Just a quick note.. I use the current streaming code without problems at
the moment with mysql 5 + connector. Maybe we allready fix the issuses
when workin on other bugs ;-)


>
>> Another problem could be transferring a big message (20MB) over a slow
>> dialup connection, which would block one DB connection for a long time.
>> So with JDBC there is probably no way to avoid the byte array for the
>> body.
>
> You're right, this is an issue to take into consideration and I never
> thought about it before: thank you for pointing this out!
>
>> One improvement can be loading the body lazily, so there is only one
>> body in memory at the same time.
>
> This should be already managed by the
> MimeMessageWrapper/MimeMessageSource stuff: maybe TorqueMimeMessage
> can be refactored to use a MimeMessageWrapper and provide a
> TorqueMimeMessageSource instead.

+1 This makes really sense.

>
>> Headers should probably be requested and fetched outside a MimeMessage.
>> (few headers, many messages, one query)
>>
>> Please consider current Torque implementation as a prototype.

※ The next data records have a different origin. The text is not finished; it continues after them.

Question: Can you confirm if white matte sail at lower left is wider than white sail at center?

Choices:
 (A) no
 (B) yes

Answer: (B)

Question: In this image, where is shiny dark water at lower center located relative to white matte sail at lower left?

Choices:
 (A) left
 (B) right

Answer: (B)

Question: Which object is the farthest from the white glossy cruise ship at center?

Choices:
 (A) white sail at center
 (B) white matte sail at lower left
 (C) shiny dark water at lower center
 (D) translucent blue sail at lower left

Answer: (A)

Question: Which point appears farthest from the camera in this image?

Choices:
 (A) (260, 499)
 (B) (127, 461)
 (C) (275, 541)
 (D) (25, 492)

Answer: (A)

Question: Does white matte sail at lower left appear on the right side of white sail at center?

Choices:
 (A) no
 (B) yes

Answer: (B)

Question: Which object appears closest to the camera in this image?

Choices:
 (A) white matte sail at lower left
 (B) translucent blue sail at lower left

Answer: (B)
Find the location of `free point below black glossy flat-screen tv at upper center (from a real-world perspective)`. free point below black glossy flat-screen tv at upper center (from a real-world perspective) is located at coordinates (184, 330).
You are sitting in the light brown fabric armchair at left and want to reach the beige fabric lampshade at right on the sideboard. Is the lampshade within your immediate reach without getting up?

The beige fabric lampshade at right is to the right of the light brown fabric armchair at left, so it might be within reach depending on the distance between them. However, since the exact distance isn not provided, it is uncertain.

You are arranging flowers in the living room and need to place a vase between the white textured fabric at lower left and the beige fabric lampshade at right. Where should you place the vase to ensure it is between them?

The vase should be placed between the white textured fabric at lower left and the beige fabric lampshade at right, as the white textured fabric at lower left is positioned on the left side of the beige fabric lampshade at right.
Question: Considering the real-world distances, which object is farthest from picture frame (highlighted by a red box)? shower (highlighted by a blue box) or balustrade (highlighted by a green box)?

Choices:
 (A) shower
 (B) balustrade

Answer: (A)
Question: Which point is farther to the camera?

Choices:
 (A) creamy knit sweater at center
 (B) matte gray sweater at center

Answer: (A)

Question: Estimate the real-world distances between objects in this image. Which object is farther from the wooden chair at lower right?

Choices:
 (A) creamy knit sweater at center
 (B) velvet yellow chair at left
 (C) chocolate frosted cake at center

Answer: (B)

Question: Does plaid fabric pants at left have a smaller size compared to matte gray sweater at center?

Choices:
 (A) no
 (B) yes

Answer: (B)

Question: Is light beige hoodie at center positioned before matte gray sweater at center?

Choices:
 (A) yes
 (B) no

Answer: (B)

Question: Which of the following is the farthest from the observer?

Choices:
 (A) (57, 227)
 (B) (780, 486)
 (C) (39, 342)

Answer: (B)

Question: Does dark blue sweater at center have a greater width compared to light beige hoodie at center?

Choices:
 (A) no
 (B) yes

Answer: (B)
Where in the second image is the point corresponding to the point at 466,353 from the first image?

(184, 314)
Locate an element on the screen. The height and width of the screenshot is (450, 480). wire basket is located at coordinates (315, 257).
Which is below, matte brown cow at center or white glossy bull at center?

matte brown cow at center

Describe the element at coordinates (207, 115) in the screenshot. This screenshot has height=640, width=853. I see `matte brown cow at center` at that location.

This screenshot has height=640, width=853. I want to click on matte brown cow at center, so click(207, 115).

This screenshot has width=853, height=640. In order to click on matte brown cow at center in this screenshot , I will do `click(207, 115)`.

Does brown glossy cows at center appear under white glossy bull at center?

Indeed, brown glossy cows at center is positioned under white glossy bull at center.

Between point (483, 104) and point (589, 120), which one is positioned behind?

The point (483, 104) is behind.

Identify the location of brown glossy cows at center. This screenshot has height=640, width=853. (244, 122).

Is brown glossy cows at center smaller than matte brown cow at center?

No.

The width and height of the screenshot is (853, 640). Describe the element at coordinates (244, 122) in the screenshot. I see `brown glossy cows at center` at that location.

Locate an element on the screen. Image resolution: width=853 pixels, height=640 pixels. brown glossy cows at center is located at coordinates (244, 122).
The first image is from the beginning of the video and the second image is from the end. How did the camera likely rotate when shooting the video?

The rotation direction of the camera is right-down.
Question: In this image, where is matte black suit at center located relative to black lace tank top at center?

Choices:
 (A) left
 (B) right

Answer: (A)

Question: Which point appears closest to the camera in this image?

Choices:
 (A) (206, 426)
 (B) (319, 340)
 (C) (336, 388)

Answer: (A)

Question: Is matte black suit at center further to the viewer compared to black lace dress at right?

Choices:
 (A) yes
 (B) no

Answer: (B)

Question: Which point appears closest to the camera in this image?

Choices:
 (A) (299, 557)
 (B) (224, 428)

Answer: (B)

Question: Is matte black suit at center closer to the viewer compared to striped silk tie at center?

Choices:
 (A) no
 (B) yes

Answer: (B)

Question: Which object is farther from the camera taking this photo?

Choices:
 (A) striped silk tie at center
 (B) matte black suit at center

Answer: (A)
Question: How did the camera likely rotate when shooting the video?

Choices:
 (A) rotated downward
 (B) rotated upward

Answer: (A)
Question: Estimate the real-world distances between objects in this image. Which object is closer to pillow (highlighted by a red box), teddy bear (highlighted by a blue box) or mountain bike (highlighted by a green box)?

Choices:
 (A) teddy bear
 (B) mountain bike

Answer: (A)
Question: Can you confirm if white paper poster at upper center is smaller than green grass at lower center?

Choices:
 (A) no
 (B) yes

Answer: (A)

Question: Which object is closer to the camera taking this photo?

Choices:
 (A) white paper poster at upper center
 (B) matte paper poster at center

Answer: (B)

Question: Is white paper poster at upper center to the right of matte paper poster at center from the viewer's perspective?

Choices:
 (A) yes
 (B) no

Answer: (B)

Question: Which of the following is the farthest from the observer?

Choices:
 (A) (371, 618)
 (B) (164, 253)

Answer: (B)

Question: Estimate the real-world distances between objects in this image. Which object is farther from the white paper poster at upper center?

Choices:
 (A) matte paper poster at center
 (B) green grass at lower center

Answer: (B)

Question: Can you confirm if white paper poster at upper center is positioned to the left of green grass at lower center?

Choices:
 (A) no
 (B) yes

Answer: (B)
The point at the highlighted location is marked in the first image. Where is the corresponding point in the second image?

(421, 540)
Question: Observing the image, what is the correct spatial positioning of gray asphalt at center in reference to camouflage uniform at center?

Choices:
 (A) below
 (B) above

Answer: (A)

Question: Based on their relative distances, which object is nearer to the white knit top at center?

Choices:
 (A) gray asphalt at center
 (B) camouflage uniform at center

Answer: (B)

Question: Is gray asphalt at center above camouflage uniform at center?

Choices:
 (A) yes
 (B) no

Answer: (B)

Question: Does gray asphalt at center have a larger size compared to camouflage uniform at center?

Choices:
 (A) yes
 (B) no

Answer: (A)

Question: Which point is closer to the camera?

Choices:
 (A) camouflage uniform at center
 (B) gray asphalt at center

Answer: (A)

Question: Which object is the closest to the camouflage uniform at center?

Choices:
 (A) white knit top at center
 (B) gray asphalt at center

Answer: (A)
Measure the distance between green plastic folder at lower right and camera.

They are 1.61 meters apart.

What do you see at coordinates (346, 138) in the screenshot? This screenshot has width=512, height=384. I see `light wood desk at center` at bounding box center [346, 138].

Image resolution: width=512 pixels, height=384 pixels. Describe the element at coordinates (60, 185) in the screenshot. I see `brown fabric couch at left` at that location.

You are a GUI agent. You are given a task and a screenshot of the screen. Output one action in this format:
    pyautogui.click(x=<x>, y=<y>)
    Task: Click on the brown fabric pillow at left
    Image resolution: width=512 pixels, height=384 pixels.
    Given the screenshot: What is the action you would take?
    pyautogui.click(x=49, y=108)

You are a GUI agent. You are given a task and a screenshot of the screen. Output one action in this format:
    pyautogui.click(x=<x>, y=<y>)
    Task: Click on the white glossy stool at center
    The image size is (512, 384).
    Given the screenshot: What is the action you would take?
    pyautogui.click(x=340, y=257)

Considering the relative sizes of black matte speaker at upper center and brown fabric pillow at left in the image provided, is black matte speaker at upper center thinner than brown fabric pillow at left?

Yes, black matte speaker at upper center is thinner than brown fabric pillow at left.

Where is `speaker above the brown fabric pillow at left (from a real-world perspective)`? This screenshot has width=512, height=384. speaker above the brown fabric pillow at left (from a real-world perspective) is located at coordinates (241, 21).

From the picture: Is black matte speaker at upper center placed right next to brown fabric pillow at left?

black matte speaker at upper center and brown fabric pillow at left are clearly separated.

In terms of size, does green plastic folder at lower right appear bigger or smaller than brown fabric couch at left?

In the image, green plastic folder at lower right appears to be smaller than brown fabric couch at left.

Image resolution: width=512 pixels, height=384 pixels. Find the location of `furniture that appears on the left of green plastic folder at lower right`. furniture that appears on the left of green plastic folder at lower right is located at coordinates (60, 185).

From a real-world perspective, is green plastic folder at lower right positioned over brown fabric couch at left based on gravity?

At the
>> moment I'm not even sure if we should work with MimeMessages, as its
>> concept is based too much on lazy-loading.
>> The current blocker is the FetchCommand implementation as it was written
>> with an in-memory-store. It examines the MimeMessage completely, even if
>> only flags are fetched.
>>
>> New FetchCommand implementation is on the way. :-)
>>
>> Joachim
>
> Cool!
> Stefano
>

Im looking forward to this new code. Thx for all your work Joachim.